田中希実が800m、1500m、5000mの3種目で世界陸上代表入りを目指して日本選手権に出場している。東京五輪で8位に入賞した1500mは初日に予選、2日目に決勝と行われ、ラスト1周で力の差を見せて優勝。世界陸上代表を決めた。3日目の11日には800m予選を、2分04秒13の予選全体トップの記録で通過した。
「800mは(1分59秒50の標準記録突破が難しいので)、世界ランキングのポイントでもう少し上に行かないと世界陸上の権利に引っかかりません。予選から攻めた走りをしましたが、タイムは中途半端でした」
 日本選手権の予選は記録に対してポイントが付くが、決勝は順位と記録の両方にポイントが付く。記録の違いはポイントとしては小さいが、順位の違いはポイントの差が大きくなる。
 両方を狙えば800mのポイントは多くなるが、800mのフィニッシュ70分後には5000mがスタートする。800mの疲労を最小限にとどめるには、記録は狙わず順位だけを狙った方がいい。
 そして5000mは廣中と萩谷楓(エディオン・21)の東京五輪代表コンビに加え、10000mで廣中とともに世界陸上代表入りを決めた五島莉乃(資生堂・24)が速いレース展開に持ち込むと予想される。スローペースでラスト勝負だけの展開にはならないだろう。
「今日の予選の走りから明日の決勝をどう走るか相談して、800m代表の権利を最後まで狙って行きます。800mをどう走るか決めた後に5000mの走り方も決めていく。800mを走って5000mも行けそうなら戦っていきたい。明日2種目とも走らなければ今回の日本選手権が不完全燃焼になって、意味がなくなります。このあと体を大事にして、明日2種目を頑張ります」
 田中の挑戦は、見る側もドキドキさせるほどチャレンジングな取り組みだ。

●10000m代表の廣中を中心に豪華メンバーの女子5000m

その女子5000mだが田中の3種目挑戦という要素がなくても、レベルの高さ、優勝争いと代表争いの激しさが注目に値する。
 優勝候補筆頭は廣中で、東京五輪では14分52秒84の日本新で9位と健闘した。10000mでも5月の日本選手権に優勝し、世界陸上オレゴン代表を決めた。今回5000mでも優勝すれば2年連続2冠の快挙になる。
 5000mが速いペースとなると予測できるのは、廣中が自分のリズムで先頭を走るタイプの選手だからだ。
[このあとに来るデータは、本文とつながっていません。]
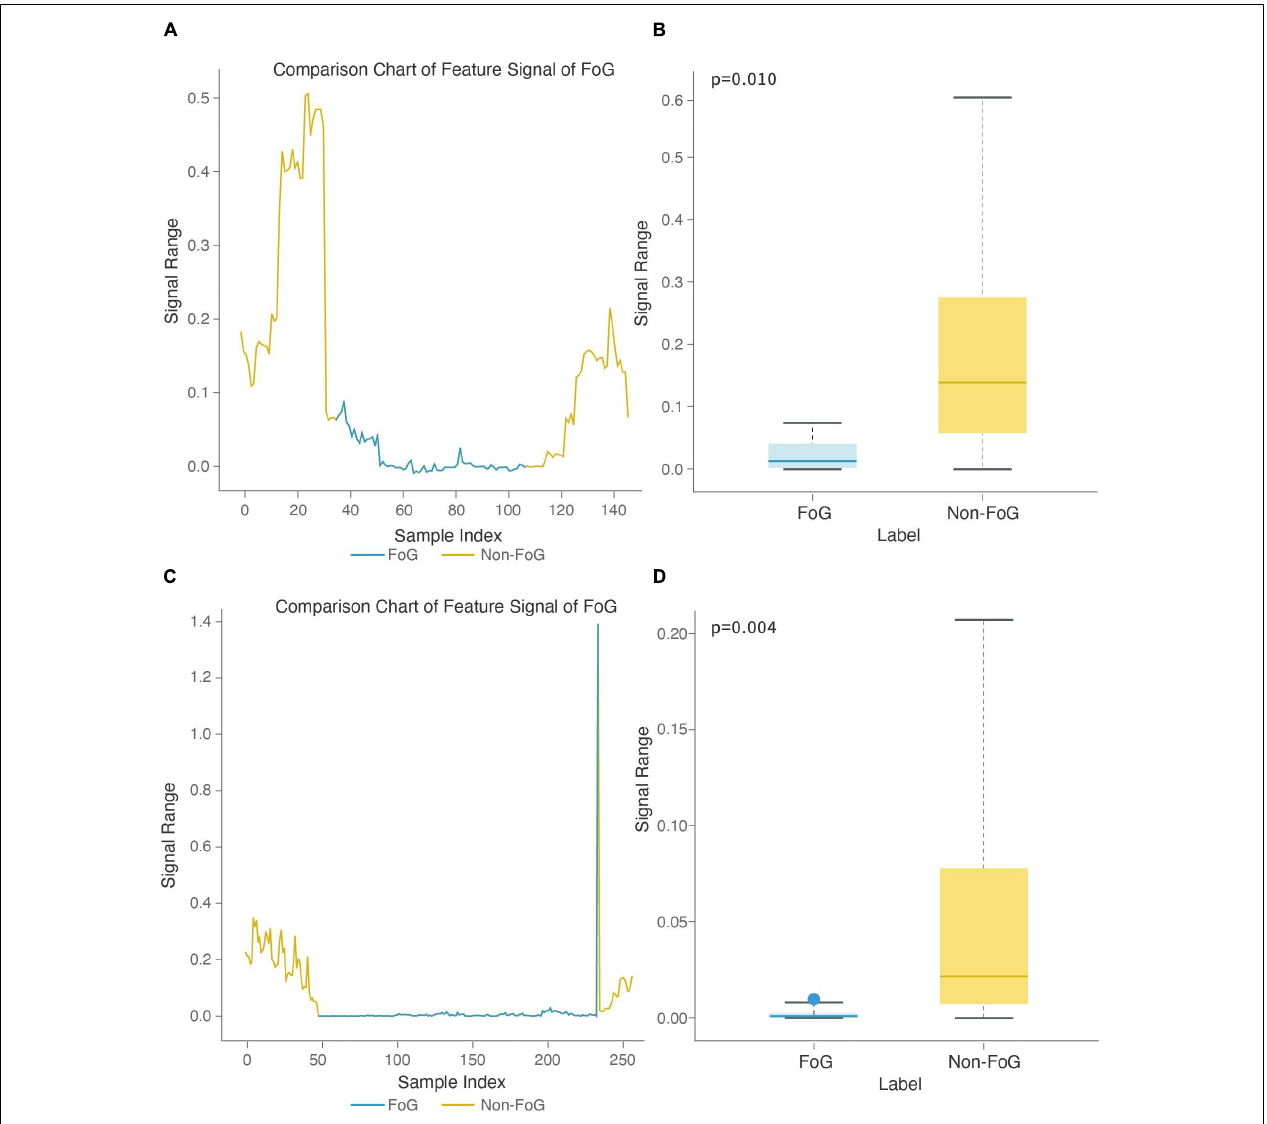
FIGURE 7 | Feature boxplot and stage comparison chart analysis in the walking stage. (A) Stage comparison chart of the area under the power spectrum of the 0.5-3 Hz frequency band calculated by the Y -axis acceleration signal from the right heel. (B) Boxplot of the area under the power spectrum of the 0.5-3 Hz frequency band calculated by the Y -axis acceleration signal from the right heel. The feature was significantly different between the FOG and non-FOG groups ( p = 0.010). (C) Stage comparison chart of the area under the power spectrum of the 1-1.5 Hz frequency band calculated by the Y -axis speed signal from the left heel. (D) Boxplot of the crest factor calculated by the area under the power spectrum of the 1-1.5 Hz frequency band calculated by the Y -axis speed signal from the left heel. The feature was significantly different between the FOG and non-FOG groups ( p =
五島も同じタイプで、昨年は廣中、萩谷、新谷仁美(積水化学・34)、田中たちのスピードに対応できずに7位に終わったが、昨年12月に15分19秒58まで自己記録を縮めている。今の五島なら15分切りに挑めるかもしれない。
 その速いペースに800mの疲労が残る田中がついて行けるかどうか。ラストスパートの力は田中が明らかに上なので、他の選手はハイペースに持ち込んだ方が勝機は高くなる。
 萩谷は5月の日本選手権10000mではラストで廣中に5秒引き離されたが、初10000mだったことを考えれば大健闘だった。5000mは得意とする距離。廣中と田中へのライバル意識も強い。勝負を仕掛けるシーンがあるだろう。
 木村友香(資生堂)と佐藤早也伽(積水化学)も世界選手権標準記録を破っている。さらには10000m東京五輪代表だった安藤友香(ワコール)も参戦する。代表争いが最も激しい種目がトラック最終種目として行われる。
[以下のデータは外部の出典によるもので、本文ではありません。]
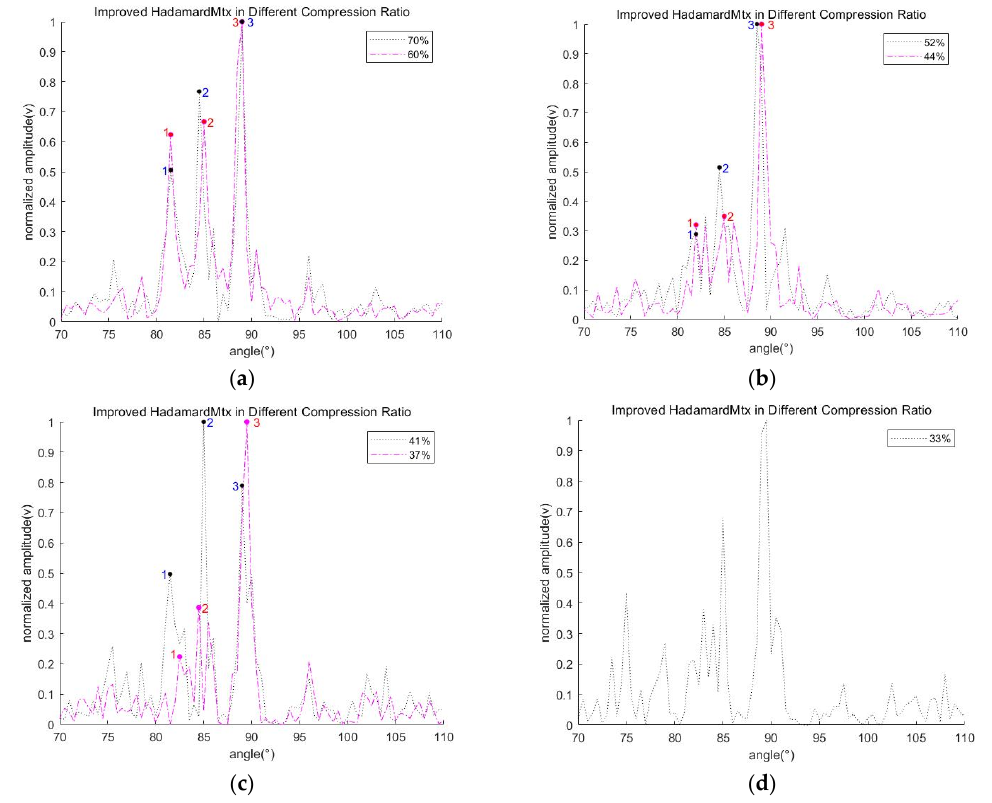
Figure 12. The reconstructed targets with improved Hadamard matrix in different compression ratio: ( a ) the reconstructed targets with improved Hadamard matrix in 70% and 60% compression ratio; ( b ) the reconstructed targets with improved Hadamard matrix in 52% and 44% compression ratio; ( c ) the reconstructed targets with improved Hadamard matrix in 41% and 37% compression ratio; and ( d ) The reconstructed targets with improved Hadamard matrix in 33% compression ratio. Table 5. The angle of a mark in different Compression Ratio.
●村竹が順大で標準記録を突破。決勝では史上初の複数13秒1台も

男子110mハードルは泉谷と村竹の、標準記録突破者2人の優勝争いとなる。
 勢いがあるのは大会3日目の予選で、13秒27(+0.5)の自己新で標準記録(13秒32)を破った村竹だ。「13秒4くらいを出せばいいと思ってスタートしましたが、中盤から良い感じでスピードに乗って、後半緩めたくても速すぎて緩められませんでした」
 準決勝は5台目を越えたところでバランスを崩して3組2位通過だったが、決勝では2年分の思いをぶつける。昨年も予選で13秒28と東京五輪参加標準記録を破ったが、決勝はフライングで失格しているのだ。
「去年は自分が、オリンピックに出るところに来ていると思えなかった。周りの環境が一気に変わって、それに対応できなかったんです。余裕がない感じで決勝に臨んだのがフライングの理由です。決勝は、この日のために練習を積んできたと言っても過言じゃありません。意地でも3位以内に入って代表をつかみます」
 泉谷は昨年の日本選手権優勝者で、そのときに13秒06と21年世界5位のタイムをマークした。東京五輪準決勝も、何台もハードルにぶつけながらあと少しで決勝に進出できた。世界で戦う力を持っている。
 だが今大会は故障明けで、4月29日の織田記念予選以来の実戦だった。それでも予選13秒40(-0.2)、準決勝13秒29(-0.2)と予想以上のタイムが出た。
「ケガ明けとは思えないくらいの良い状態です。村竹の13秒27で気合いが入りました。スタートが思ったほどスピードが出なかったので、決勝は地面を踏んでしっかりと出たい。万全ではないですけど13秒1台は出して、やはり勝ちたいですね」
 この種目で13秒1台を2人が同時に出したことはないが、それを順大の先輩後輩の2人がやってのける可能性が出てきた。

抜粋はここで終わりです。